Exercise passage:
--- START ---
Background of the Invention
Oxandrolone
Oxandrolone (17-methyl-17-hydroxy-2-oxa-5-androstan-3-one) is a known compound which is commercially available. The preparation of oxandrolone is described, inter alia, in U.S. Patent No. 3,128,283. Oxandrolone is an anabolic steroid synthetically derived from testosterone. Oxandrolone has a unique chemical structure compared with other testosterone analogs. Oxandrolone contains an oxygen rather than a carbon atom at the 2 -position within the phenanthrene nucleus (1) and lacks a 4-ene function in the A-ring. The anabolic activity of oxandrolone is approximately 6 times greater than its androgenic activity and has been found to be 6.3 times greater than that of methyltestosterone (1).
--- END ---
Saved data entries:
--- START ---
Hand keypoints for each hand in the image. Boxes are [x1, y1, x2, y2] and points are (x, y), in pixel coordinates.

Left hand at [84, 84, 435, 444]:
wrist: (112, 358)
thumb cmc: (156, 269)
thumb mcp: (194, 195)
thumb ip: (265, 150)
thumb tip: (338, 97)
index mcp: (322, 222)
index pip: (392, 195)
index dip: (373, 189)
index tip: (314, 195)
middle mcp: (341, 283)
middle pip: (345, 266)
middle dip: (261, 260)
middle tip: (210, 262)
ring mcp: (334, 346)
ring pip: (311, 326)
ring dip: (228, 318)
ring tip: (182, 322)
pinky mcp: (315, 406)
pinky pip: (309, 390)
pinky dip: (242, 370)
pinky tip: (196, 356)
--- END ---
--- START ---
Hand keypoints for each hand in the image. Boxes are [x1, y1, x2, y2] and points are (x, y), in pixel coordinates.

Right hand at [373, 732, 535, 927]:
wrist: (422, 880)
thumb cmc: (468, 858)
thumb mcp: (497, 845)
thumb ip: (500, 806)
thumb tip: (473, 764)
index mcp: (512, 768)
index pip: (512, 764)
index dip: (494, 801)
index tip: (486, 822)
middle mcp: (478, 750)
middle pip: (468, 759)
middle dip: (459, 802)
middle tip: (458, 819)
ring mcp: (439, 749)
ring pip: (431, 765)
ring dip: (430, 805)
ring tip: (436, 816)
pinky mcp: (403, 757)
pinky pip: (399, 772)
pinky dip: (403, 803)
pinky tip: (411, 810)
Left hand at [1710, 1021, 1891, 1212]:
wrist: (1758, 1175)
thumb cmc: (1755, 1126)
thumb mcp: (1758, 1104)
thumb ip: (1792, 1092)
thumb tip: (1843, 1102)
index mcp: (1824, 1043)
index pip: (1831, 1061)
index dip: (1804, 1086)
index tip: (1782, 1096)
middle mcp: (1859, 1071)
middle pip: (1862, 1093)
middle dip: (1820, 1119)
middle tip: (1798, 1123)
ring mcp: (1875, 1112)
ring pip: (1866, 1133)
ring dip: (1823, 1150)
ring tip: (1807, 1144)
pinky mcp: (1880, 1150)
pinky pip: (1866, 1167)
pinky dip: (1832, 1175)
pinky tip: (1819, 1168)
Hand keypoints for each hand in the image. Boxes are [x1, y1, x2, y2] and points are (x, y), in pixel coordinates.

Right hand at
--- END ---
Problems and tasks:
(a) List every steroid that the oxandrolone passage names.
(b) Output the stretch of the oxandrolone passage from "Background of the" through "of methyltestosterone (1).".
(c) Write the next part of the oxandrolone passage, picking up after its last sentence.

Answers for each item:
(a) Oxandrolone, testosterone, methyltestosterone

(b)
Background of the Invention
Oxandrolone
Oxandrolone (17-methyl-17-hydroxy-2-oxa-5-androstan-3-one) is a known compound which is commercially available. The preparation of oxandrolone is described, inter alia, in U.S. Patent No. 3,128,283. Oxandrolone is an anabolic steroid synthetically derived from testosterone. Oxandrolone has a unique chemical structure compared with other testosterone analogs. Oxandrolone contains an oxygen rather than a carbon atom at the 2 -position within the phenanthrene nucleus (1) and lacks a 4-ene function in the A-ring. The anabolic activity of oxandrolone is approximately 6 times greater than its androgenic activity and has been found to be 6.3 times greater than that of methyltestosterone (1).

(c)
Anabolic activity refers to the ability to cause nitrogen retention, promoting weight gain and increasing muscle strength. Androgenic activity refers to the ability to enhance male characteristics (i.e. secondary sex
characteristics such as facial hairs and voice changes) . Because of the high ratio of anabolic to androgenic activity, oxandrolone is less likely to cause adverse cosmetic consequences in women than many testosterone analogs .
Furthermore, in contrast to the majority of oral androgenic anabolic steroids (e.g. icronized testosterone, methyltestosterone, fluoxymesterone) , oxandrolone undergoes relatively little hepatic metabolism (2, 3) .
Oxandrolone has been administered to malnourished patients with alcoholic hepatitis (4, 5) . Oxandrolone has been shown to be safe even in dosages of up to 80 mg/day in patients with alcoholic hepatitis (4) .
The subject invention discloses the use of an oxandrolone in the treatment of a symptom associated with a neurological disorder.
Summary of the Invention
The subject invention provides a method of treating a symptom associated with a neurologic disorder in a patient which comprises administering an oxandrolone to the patient.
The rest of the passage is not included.